-- TEXT PROVIDED follows --

Hatches: Great image, you in class, electrified by this new weird world of poetry.
Stacy: yes, run out and see it and let's compare notes!
Tonya: Gosh! I think you do have a lot of it right on despite having read it long ago.
As I mentioned earlier, I was obsessive when it came to Plath. Now, I have a healthy fascination. I still have an entire shelf in my bookcase in my room devoted just to Sylvia: all of her poems, the bell jar, several (5 or 6) biographies, a couple of editions of her journals, and her unfortunate collection of short stories, "Johnny Panic and the Bible of Dreams." I also have two cassette recordings of her reading her poems; one is of poems from The Colossus, the other is all Ariel poems and is absolutely astounding. I'd be happy to copy this for one or two fans who may find it of interest.
In an interview on MTV many years ago, Morrissey was asked about his literary influences, and whether he was into Plath or Sexton at all. He professed great admiration for Sexton, but of Plath, he said, dismissively, "I think her life and death were far more interesting than anything she ever wrote." While I disagree completely, there is something magnetic about her life story. I've had a compulsion to read each bio, and have been fascinated by this strange and brilliant woman's existence. It was never enough for me to read her writing and find pleasure there alone. I had to seek her out, go where she went, see where she lived. I had to go to these places in the way that some go to Graceland.
I traveled all over England in between course work with the goal of seeing and photographing as many of Sylvia's old haunts as possible. In Cambridge, I had the (still unbelievable) experience of knocking on the door of a tiny house that Sylvia and Ted lived in shortly after their marriage. A man answered, and I explained somewhat sheepishly that my favorite poet used to live there... he replied, "would you like to come in?" I nearly fell over. I sat in the kitchen with him and his wife and listened as they explained that they, too, were Plath fanatics and had bought the house because it had been hers. For the first time in a few months (as my classmates were off seeing more exotic sights) I felt a little less psycho. I was led into the room that had been her bedroom, and there was a small table there on which stood a collection of her writings. Then I was taken to the living room, where I gasped upon seeing a very familiar fireplace and mantle. There is a well known picture of Sylvia sitting beside the fireplace, and here I was standing before it: the same woodwork and everything. Shelves nearby removed, but mantlepiece totally unchanged. I snapped away with my camera, and my kind hosts indulged me. [I'll scan these pix at the bottom...SAD, i know.] We then went to the back garden where an apple tree that Sylvia had written about still stood, its branches gnarled like arthritic fingers.

-- TEXT PROVIDED concluded --
-- AVAILABLE DATA follows --

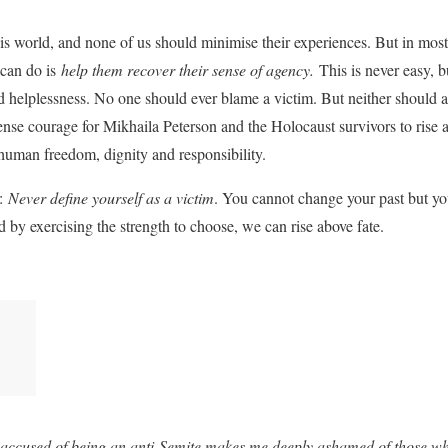
his world, and none of us should minimise their experiences. But in most 
 can do is
help them recover their sense of agency.
This is never easy, bu
d helplessness. No one should ever blame a victim. But neither should 
mense courage for Mikhaila Peterson and the Holocaust survivors to rise 
human freedom, dignity and responsibility.
a:
Never define yourself as a victim
. You cannot change your past but yo
 by exercising the strength to choose, we can rise above fate.
n accused of being an anti-Semite makes me deeply ashamed of those wh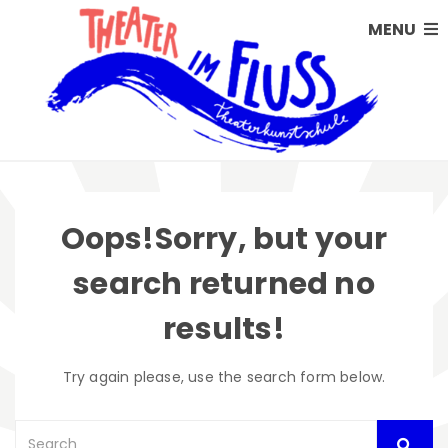
MENU
Oops!
Sorry, but your
search returned no
results!
Try again please, use the search form below.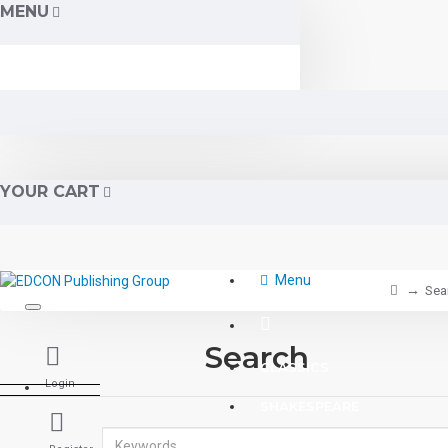
MENU
YOUR CART
Menu
Sea
Search
CLASSICS
Login
SHAKESPEARE
READING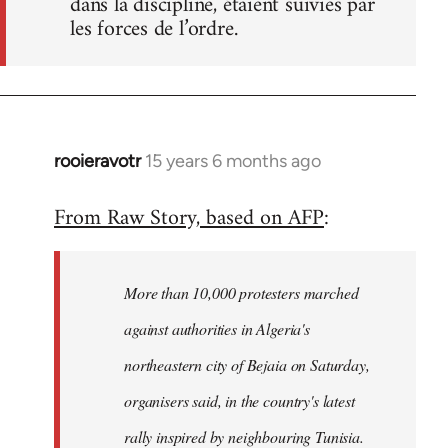
dans la discipline, étaient suivies par
les forces de l’ordre.
rooieravotr
15 years 6 months ago
In
reply
From Raw Story, based on AFP
:
to
Welcome
by
More than 10,000 protesters marched
libcom.org
against authorities in Algeria's
northeastern city of Bejaia on Saturday,
organisers said, in the country's latest
rally inspired by neighbouring Tunisia.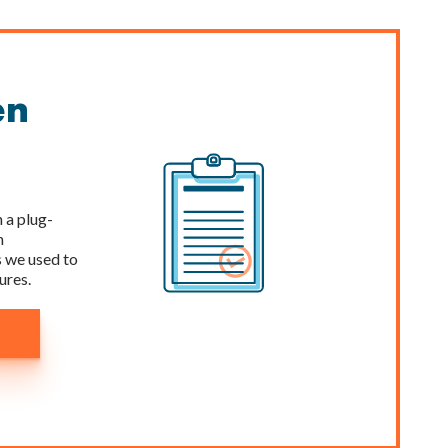
en
 a plug-
n
 we used to
ures.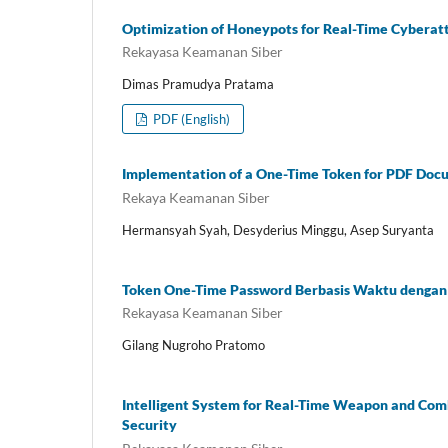
Optimization of Honeypots for Real-Time Cyberatt
Rekayasa Keamanan Siber
Dimas Pramudya Pratama
PDF (English)
Implementation of a One-Time Token for PDF Doc
Rekaya Keamanan Siber
Hermansyah Syah, Desyderius Minggu, Asep Suryanta
Token One-Time Password Berbasis Waktu deng
Rekayasa Keamanan Siber
Gilang Nugroho Pratomo
Intelligent System for Real-Time Weapon and Com
Security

-- AVAILABLE DATA concluded --

Please answer these questions from the post about Sylvia Plath:
(a) How many cassette recordings of her reading her poems does the writer own?
(b) Which poet did Morrissey say he greatly admired?
(c) In which place was the tiny house the writer visited?
The dataset entries have no role here.

=== SOLUTION BELOW ===
(a) Two
(b) Sexton
(c) Cambridge